La scène la plus marquante reste celle de la saga Piccolo Daimao dans le Dragon Ball original. Piccolo Daimao détruit une Dragon Ball après avoir obtenu son vœu de rajeunissement, privant ainsi Shenron de son existence – puisque la destruction d’une seule Dragon Ball suffit à tuer le dragon de manière permanente jusqu’à ce que la boule soit réparée.
Plus précisément, c’est Piccolo Daimao qui tue Shenron directement après l’octroi du vœu, pour s’assurer que personne ne pourra utiliser les Dragon Balls contre lui.
La mort de Shenron crée un vide narratif immédiat : sans dragon pour ressusciter les morts, les enjeux des combats deviennent brusquement beaucoup plus permanents.
Cette disparition temporaire du dragon est l’un des moments les plus sombres du manga de Toriyama.

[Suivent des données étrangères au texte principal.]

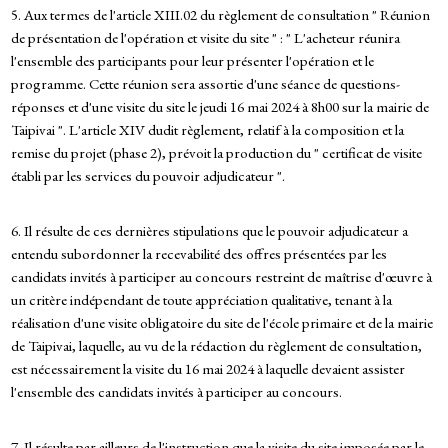
5. Aux termes de l'article XIII.02 du règlement de consultation " Réunion
de présentation de l'opération et visite du site " : " L'acheteur réunira
l'ensemble des participants pour leur présenter l'opération et le
programme. Cette réunion sera assortie d'une séance de questions-
réponses et d'une visite du site le jeudi 16 mai 2024 à 8h00 sur la mairie de
Taipivai ". L'article XIV dudit règlement, relatif à la composition et la
remise du projet (phase 2), prévoit la production du " certificat de visite
établi par les services du pouvoir adjudicateur ".
6. Il résulte de ces dernières stipulations que le pouvoir adjudicateur a
entendu subordonner la recevabilité des offres présentées par les
candidats invités à participer au concours restreint de maîtrise d'œuvre à
un critère indépendant de toute appréciation qualitative, tenant à la
réalisation d'une visite obligatoire du site de l'école primaire et de la mairie
de Taipivai, laquelle, au vu de la rédaction du règlement de consultation,
est nécessairement la visite du 16 mai 2024 à laquelle devaient assister
l'ensemble des candidats invités à participer au concours.
7. Il résulte par ailleurs de l'instruction que la visite du site imposée par le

Elle force Goku à affronter Piccolo Daimao dans un combat où la mort est vraiment définitive, ce qui change radicalement la tension dramatique de l’arc.
Shenron dans Dragon Ball Daima : quelles nouveautés pour 2024?
Dragon Ball Daima, diffusée en 2024 et produite avec l’implication directe de Toriyama avant sa disparition, remet Shenron au centre de l’intrigue dès les premiers épisodes.
Gomah, un Roi Démon, réunit les Dragon Balls avec l’aide de Degesu et Neva dans le but de rajeunir les Z Fighters – ce qui les rend beaucoup moins dangereux pour ses projets.
Le plan fonctionne à moitié : Shenron exauce le premier vœu et transforme effectivement Goku et ses alliés en enfants. Mais quand Gomah tente de formuler une seconde demande, le dragon refuse. La raison avancée – que Gomah n’est pas un utilisateur régulier – est une nouveauté canonique significative.
Cela implique que Shenron a une mémoire et des préférences, qu’il juge ses interlocuteurs selon des critères qui lui sont propres. La Z Team bénéficierait donc d’un capital de confiance accumulé sur des décennies d’invocations.
C’est une façon élégante de Toriyama d’humaniser – ou plutôt de personnaliser – une entité qui aurait pu rester un simple mécanisme de plot device.
Shenron dans Daima n’est plus seulement un outil. C’est un acteur à part entière, avec ses loyautés – et un dragon qui peut choisir de ne pas obéir reste, quelque part, bien plus redoutable que celui qui obéit toujours.